Clark’s program for a truly postconservative evangelical theology is only tentatively set forth in the CT article, but a close reading of it reveals something new in evangelical theology.  Clark was calling for theological creativity without capitulation to non-Christian norms.  He spelled it out in more detail in Tracking the Maze where he labeled it “postconservative” and compared it with post-Vatican 2 Catholic thought that affirms the essentials of the faith, basic Christian orthodoxy, but is willing to make some changes in theology that go beyond altering the ways in which they are expressed.  Among these changes he mentions “more openness to the humanity of the Bible,” willingness to “talk about diversity in the biblical teaching,” “open discussion about the nature of the deity and the possible need to place more emphasis on the openness of God to temporal process,” and “a growing tendency to allow for the possibility of the salvation of the unevangelized.” (67-68)

Of course, these are changes Clark himself explored in later monographs on particular doctrines.  All throughout his exploration of this postconservative paradigm of evangelical theology and his attempts at working it out in particular areas of theology Clark remained firmly planted in the evangelical tradition of biblicism, conversionism, crucicentrism, activism and respect for the Great Tradition of Protestant orthodoxy—even as he found it necessary to alter and adjust some aspects of these in light of fresh and faithful reflection on the Word of God in light of the Holy Spirit’s ongoing, dynamic presence among us.

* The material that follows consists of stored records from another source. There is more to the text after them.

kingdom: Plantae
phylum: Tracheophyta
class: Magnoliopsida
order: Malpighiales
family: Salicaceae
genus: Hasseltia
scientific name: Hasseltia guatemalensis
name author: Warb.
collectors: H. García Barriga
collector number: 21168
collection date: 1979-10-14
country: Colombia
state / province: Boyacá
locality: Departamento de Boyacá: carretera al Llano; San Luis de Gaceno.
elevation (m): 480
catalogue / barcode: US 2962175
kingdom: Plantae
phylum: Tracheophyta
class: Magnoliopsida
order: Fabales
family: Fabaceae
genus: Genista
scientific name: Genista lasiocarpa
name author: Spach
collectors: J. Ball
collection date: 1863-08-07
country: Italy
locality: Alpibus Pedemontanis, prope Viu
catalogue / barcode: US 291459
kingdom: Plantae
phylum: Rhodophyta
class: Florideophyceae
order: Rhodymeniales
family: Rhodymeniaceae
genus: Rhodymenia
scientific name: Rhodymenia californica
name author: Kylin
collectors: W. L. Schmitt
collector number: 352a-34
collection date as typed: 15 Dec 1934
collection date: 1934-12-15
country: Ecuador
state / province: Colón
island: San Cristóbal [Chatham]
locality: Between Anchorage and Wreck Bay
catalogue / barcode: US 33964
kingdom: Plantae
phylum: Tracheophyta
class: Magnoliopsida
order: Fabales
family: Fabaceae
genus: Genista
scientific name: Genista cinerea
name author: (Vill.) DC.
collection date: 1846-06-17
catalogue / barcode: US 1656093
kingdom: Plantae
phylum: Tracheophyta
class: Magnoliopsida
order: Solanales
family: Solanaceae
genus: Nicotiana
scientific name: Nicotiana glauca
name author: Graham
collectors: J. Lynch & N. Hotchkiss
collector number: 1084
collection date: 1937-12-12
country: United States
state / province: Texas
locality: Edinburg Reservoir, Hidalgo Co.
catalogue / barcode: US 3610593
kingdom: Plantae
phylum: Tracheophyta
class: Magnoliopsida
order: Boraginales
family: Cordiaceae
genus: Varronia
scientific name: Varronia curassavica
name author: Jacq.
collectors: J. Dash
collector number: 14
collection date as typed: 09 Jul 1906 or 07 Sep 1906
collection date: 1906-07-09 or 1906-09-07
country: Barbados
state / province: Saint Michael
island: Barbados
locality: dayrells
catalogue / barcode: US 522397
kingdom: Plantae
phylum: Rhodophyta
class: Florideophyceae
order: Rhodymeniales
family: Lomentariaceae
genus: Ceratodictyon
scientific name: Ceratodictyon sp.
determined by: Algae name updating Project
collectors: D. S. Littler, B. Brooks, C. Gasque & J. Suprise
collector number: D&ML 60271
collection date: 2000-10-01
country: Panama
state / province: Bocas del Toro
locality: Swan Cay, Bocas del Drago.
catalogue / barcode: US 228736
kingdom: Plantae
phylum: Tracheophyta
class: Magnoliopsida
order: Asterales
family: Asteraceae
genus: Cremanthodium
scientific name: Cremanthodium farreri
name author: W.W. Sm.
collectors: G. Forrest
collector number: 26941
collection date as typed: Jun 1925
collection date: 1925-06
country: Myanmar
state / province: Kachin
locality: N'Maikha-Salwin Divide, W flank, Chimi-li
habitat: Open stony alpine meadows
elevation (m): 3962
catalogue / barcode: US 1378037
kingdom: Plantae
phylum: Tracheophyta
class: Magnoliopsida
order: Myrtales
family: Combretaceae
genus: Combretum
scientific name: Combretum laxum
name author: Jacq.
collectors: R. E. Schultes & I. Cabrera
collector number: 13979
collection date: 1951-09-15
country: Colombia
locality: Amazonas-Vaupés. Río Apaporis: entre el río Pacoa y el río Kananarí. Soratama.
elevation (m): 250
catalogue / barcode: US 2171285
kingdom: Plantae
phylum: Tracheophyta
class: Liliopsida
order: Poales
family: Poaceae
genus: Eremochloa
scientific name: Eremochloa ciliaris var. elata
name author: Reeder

That Clark’s theological pilgrimage since 1979 has been condemned by neo-fundamentalist evangelicals is not surprising; the postfundamentalists like Henry, Carnell and Ramm were condemned by the old fundamentalists.  Courage in creativity is always going to be criticized and even condemned by the gatekeepers of tradition.  What concerns me is not that neo-fundamentalists have condemned Clark and his pilgrimage in theology but that many mainstream evangelical leaders and spokesmen have in a cowardly manner neglected or refused to speak up in his defense.”